- Problem to solve -
From the first line of the listing to the last, set down everything exactly, but skip the images.
Collected material below:
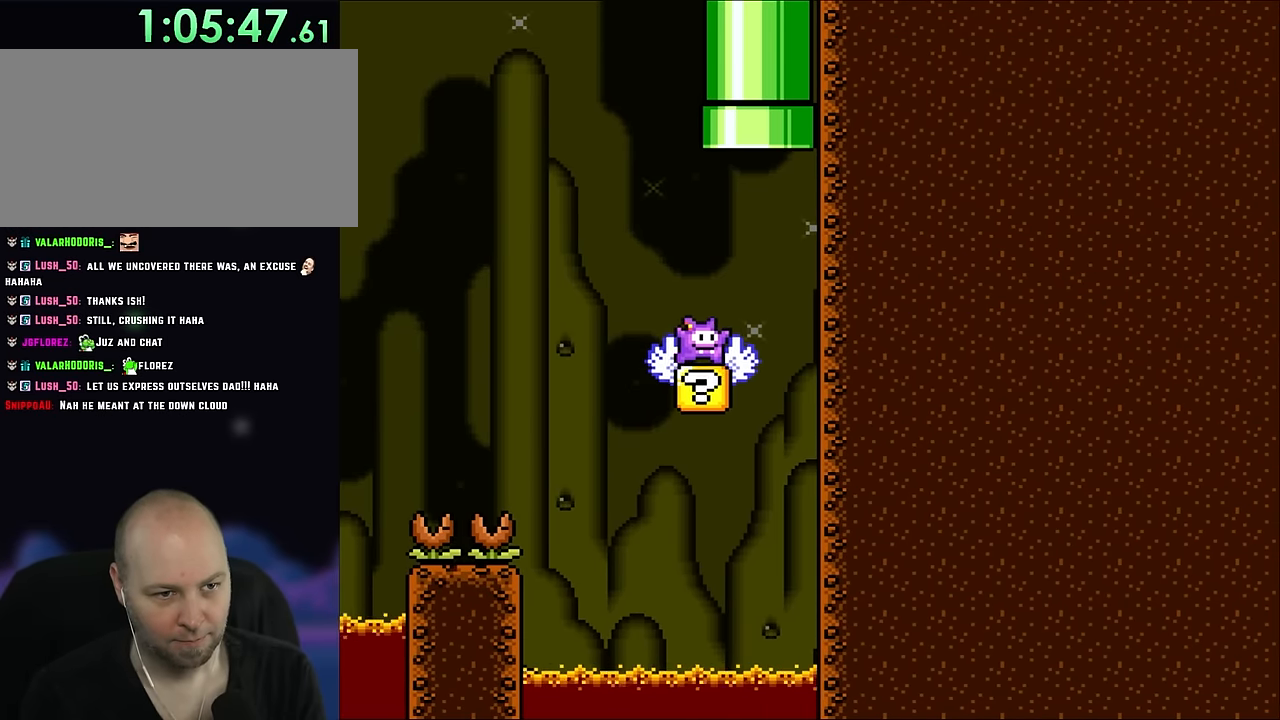
{"buttons": ["B", "DPAD_UP"], "events": [[100, "B", "down"], [200, "DPAD_RIGHT", "up"], [217, "DPAD_LEFT", "down"], [417, "DPAD_LEFT", "up"]]}
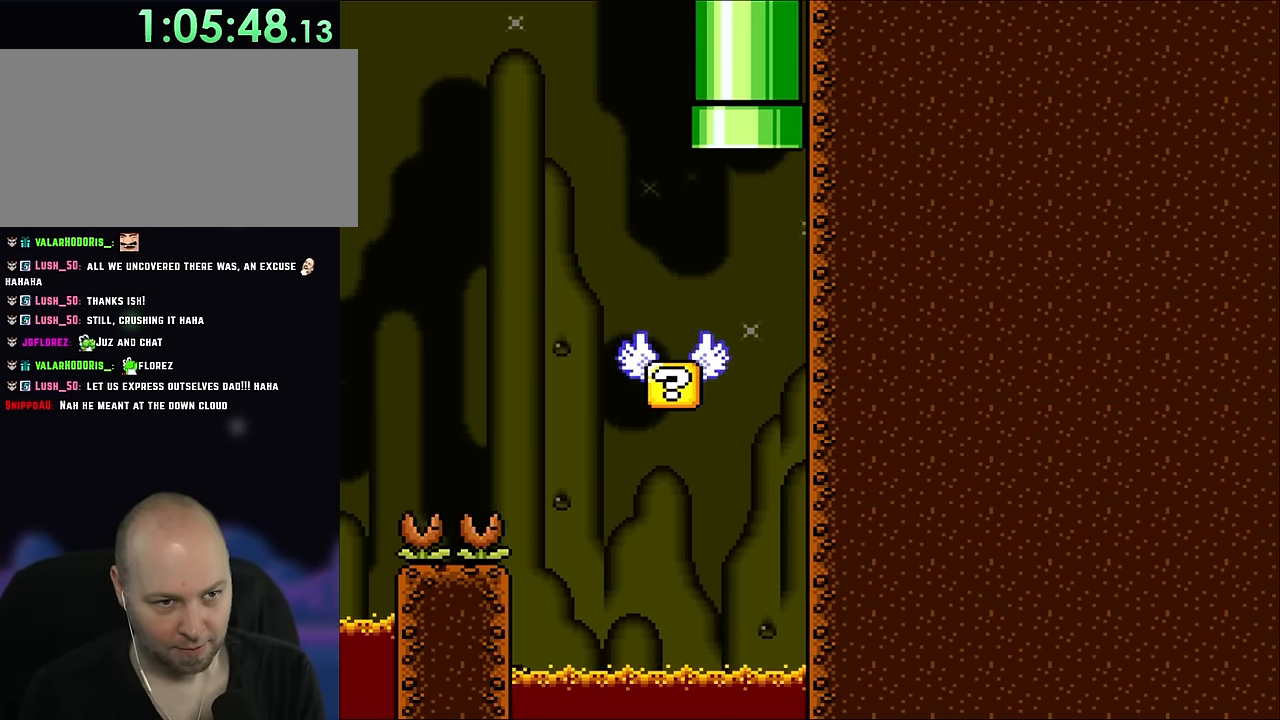
{"buttons": ["B"], "events": [[17, "DPAD_UP", "up"]]}
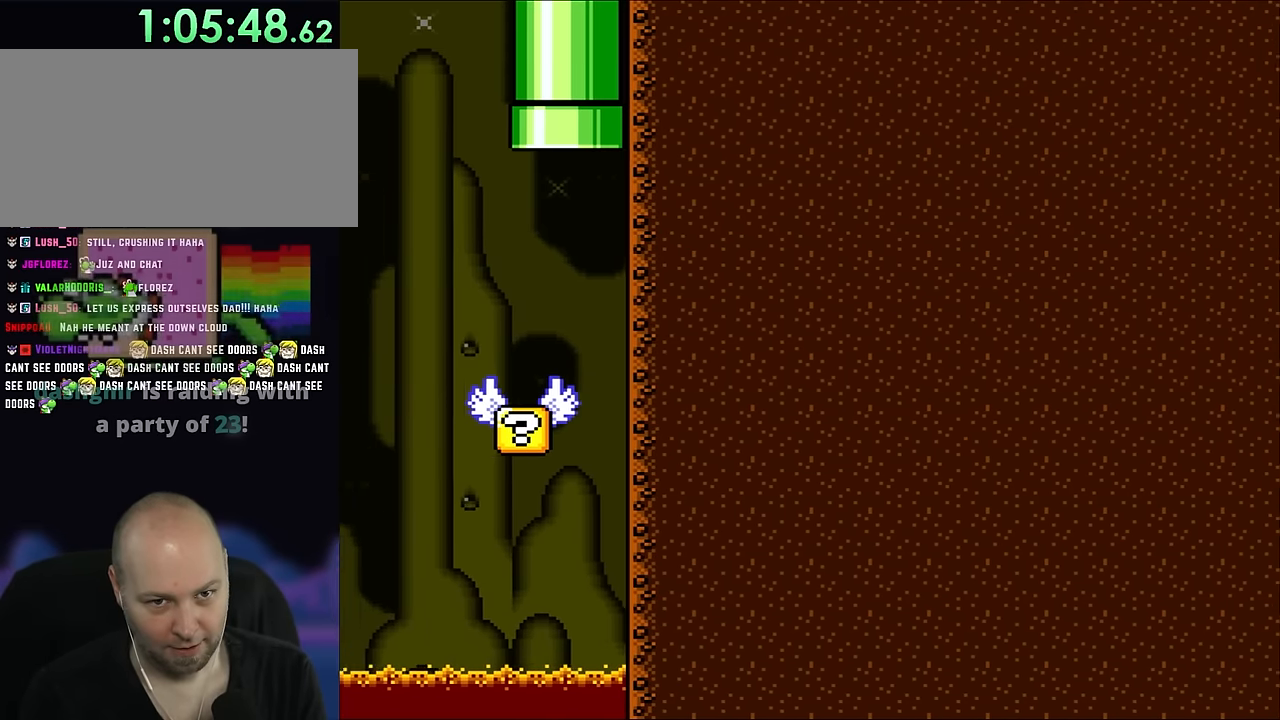
{"buttons": ["B"], "events": []}
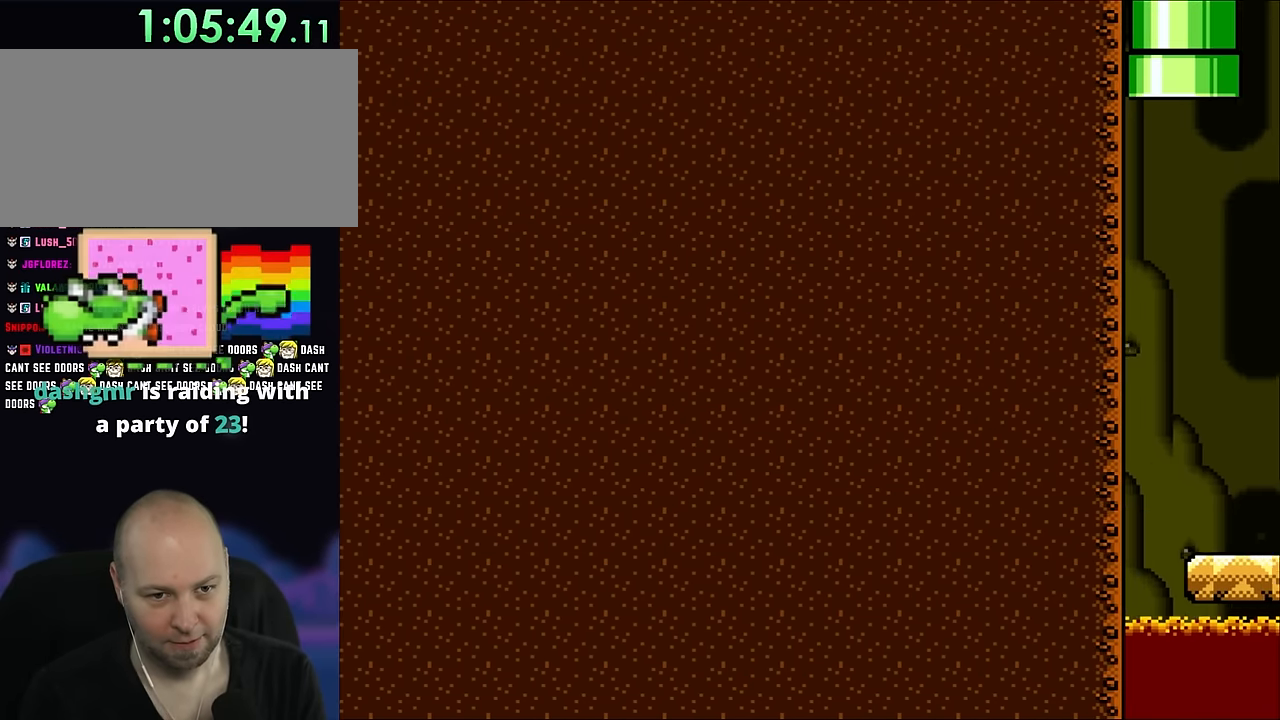
{"buttons": ["B"], "events": []}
End of Collected material.
- Solution below -
{"buttons": ["B", "DPAD_UP"], "events": [[100, "B", "down"], [200, "DPAD_RIGHT", "up"], [217, "DPAD_LEFT", "down"], [417, "DPAD_LEFT", "up"]]}
{"buttons": ["B"], "events": [[17, "DPAD_UP", "up"]]}
{"buttons": ["B"], "events": []}
{"buttons": ["B"], "events": []}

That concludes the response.